Dave Bailey had a way of grinding on people, he wasn’t that polite and could get under your skin. He needled people at times and made examples out of people if they screwed up. He was kind of a killjoy. He had his convictions and I hate to say it, but I butted heads with him a few times. No surprise I guess.

So that Monday following the tragic accident I was sitting in Journalism class, waiting for Mr. Bailey to enter the room. Steve Schultz was sitting next to me; we were talking about Barney. Steve was good friends with Barney, he had been sobbing, we all had. There were about twenty-two students in the Journalism class back then. Mr. Bailey suddenly burst into the room. He had a certain swagger when he walked. He sat on his desk and looked at the class. His desk was his perch. It became quiet, we usually would open class talking about current events or U.S. Politics.

He asked for our attention. He looked at us. “I suppose that you heard the sad news about Barney Burke.” He noted how tragic it was. He pointed out how Barney had most likely been drinking, how foolish it was, he rambled on and on, grinding his death into the ground. I could see that Steve was getting upset and angry over the unkind way that Mr. Bailey had gone on about Barney’s death. The class was uncomfortable. I don’t know about you, but I’ve been told not to say anything bad or unkind words about the dead. Dave went on and on about Barney. I became very uncomfortable.

Suddenly Steve jumped out of his seat, he had had enough, a powerful spirit took hold of him, he stuck out his chest and screamed at the top of his lungs, “Barney was a friend of mine, I’m not going to sit here and listen to this crap!” Mr. Bailey’s mouth dropped about two feet; the class froze in time. I will always remember that moment as long as I live. You could hear a pin drop. David Bailey reminded me of the teacher in the movie, “Finding Forrester” a weasel in a way, with his pet students that would rat on people, he was kind of like Frank Burns in the T.V. show M.A.S.H. I went on to coach at Lincoln, I coached men’s soccer for six years. I was actually knighted by the school with coaching soccer. Mr. Bailey would run his cross-country teams right through the middle of my soccer teams practices when we would practice at the field at the archery range. Needless to say he could be annoying at times.

Meantime Steve proceeded to storm out of the class, he busted through the double doors that were attached to the Journalism classroom and marched down the hall. I blinked and stared at Mr. Bailey. Everyone seemed to be frozen in their seats, afraid to say anything. We were all in shock. Steve would never attend Mr. Bailey’s class again.

After graduating from Lincoln Steve joined the Navy, he wasn’t entitled like so many kids that attend Lincoln. He made it a lifetime career. We drifted apart after high school. Years later I found Steve through Facebook. He lived near Alexandria, Virginia, in charge of fueling ships and had made a career out of the Navy. It didn’t surprise me that Steve found a home in the Navy, he was a trustworthy person and very loyal to say the least. In 2014 I went back and visited Steve in Alexandria, we talked about old friends and growing up in N.W. Portland.

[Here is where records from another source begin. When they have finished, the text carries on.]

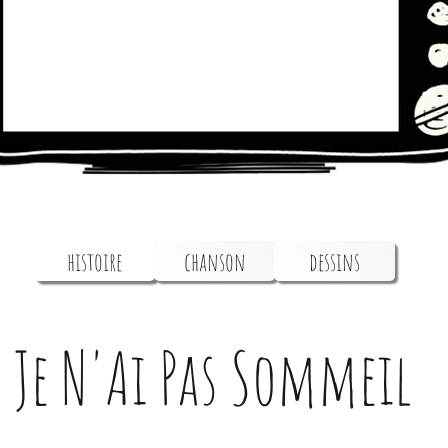
histoire
chanson
dessins
Je N'Ai Pas Sommeil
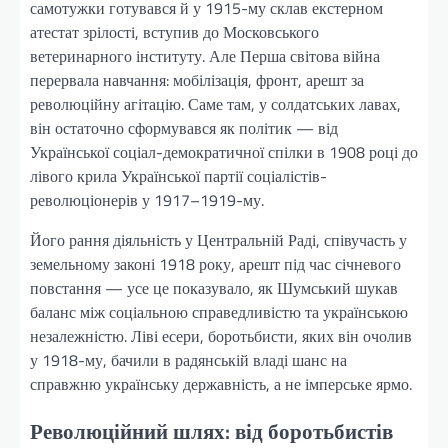
самотужки готувався й у 1915-му склав екстерном
атестат зрілості, вступив до Московського
ветеринарного інституту. Але Перша світова війна
перервала навчання: мобілізація, фронт, арешт за
революційну агітацію. Саме там, у солдатських лавах,
він остаточно сформувався як політик — від
Української соціал-демократичної спілки в 1908 році до
лівого крила Української партії соціалістів-
революціонерів у 1917–1919-му.
Його рання діяльність у Центральній Раді, співучасть у
земельному законі 1918 року, арешт під час січневого
повстання — усе це показувало, як Шумський шукав
баланс між соціальною справедливістю та українською
незалежністю. Ліві есери, боротьбисти, яких він очолив
у 1918-му, бачили в радянській владі шанс на
справжню українську державність, а не імперське ярмо.
Революційний шлях: від боротьбистів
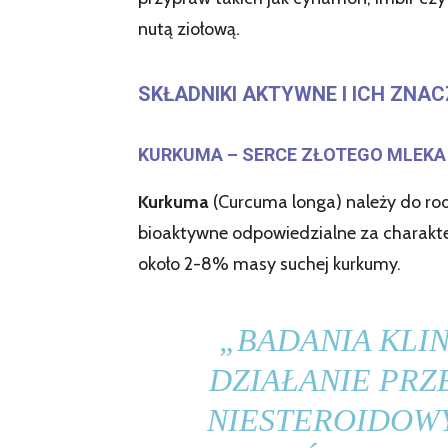
nutą ziołową.
SKŁADNIKI AKTYWNE I ICH ZNAC
KURKUMA – SERCE ZŁOTEGO MLEKA
Kurkuma
(Curcuma longa) należy do ro
bioaktywne odpowiedzialne za charakter
około 2-8% masy suchej kurkumy.
„BADANIA KLI
DZIAŁANIE PR
NIESTEROIDOWY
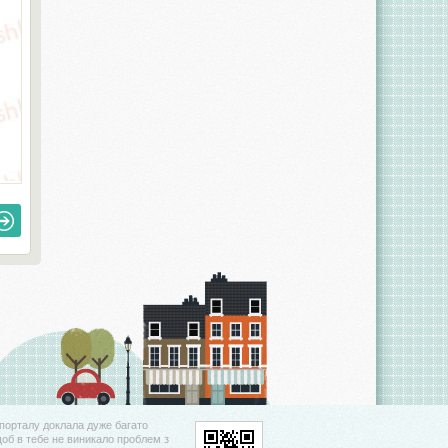
порталу доклала дуже багато
щоб в тебе не виникало проблем з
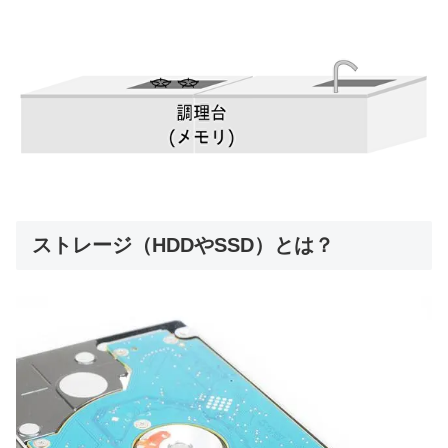
ストレージ（HDDやSSD）とは？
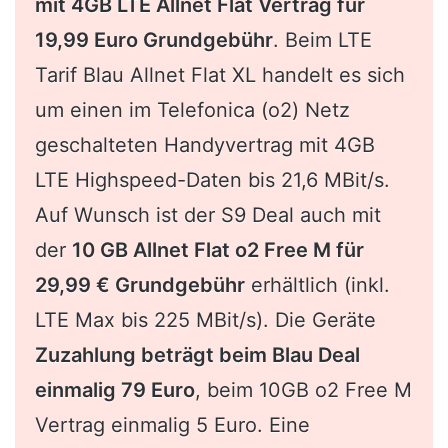
mit 4GB LTE Allnet Flat Vertrag für
19,99 Euro Grundgebühr
. Beim LTE
Tarif Blau Allnet Flat XL handelt es sich
um einen im Telefonica (o2) Netz
geschalteten Handyvertrag mit 4GB
LTE Highspeed-Daten bis 21,6 MBit/s.
Auf Wunsch ist der S9 Deal auch mit
der
10 GB Allnet Flat o2 Free M für
29,99 € Grundgebühr
erhältlich (inkl.
LTE Max bis 225 MBit/s). Die Geräte
Zuzahlung beträgt beim Blau Deal
einmalig 79 Euro
, beim 10GB o2 Free M
Vertrag einmalig 5 Euro. Eine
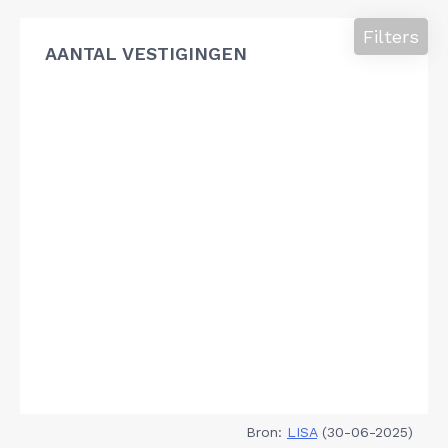
Filters
AANTAL VESTIGINGEN
Bron:
LISA
(30-06-2025)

I looked at Steve and said the following words, “Steve I have a lot of great memories while attending Lincoln High School, but there is one moment that stood out the most for me.” I went on and reminded of his loyalty to our friend Barney Burke that most memorable day. I learned a lot at Lincoln High School, I told him that that memory meant the most to me when looking back with my time spent at Lincoln. It hadn’t surprised me that he had made a name for himself in the Navy. His loyalty made a huge impression on me that would last a lifetime.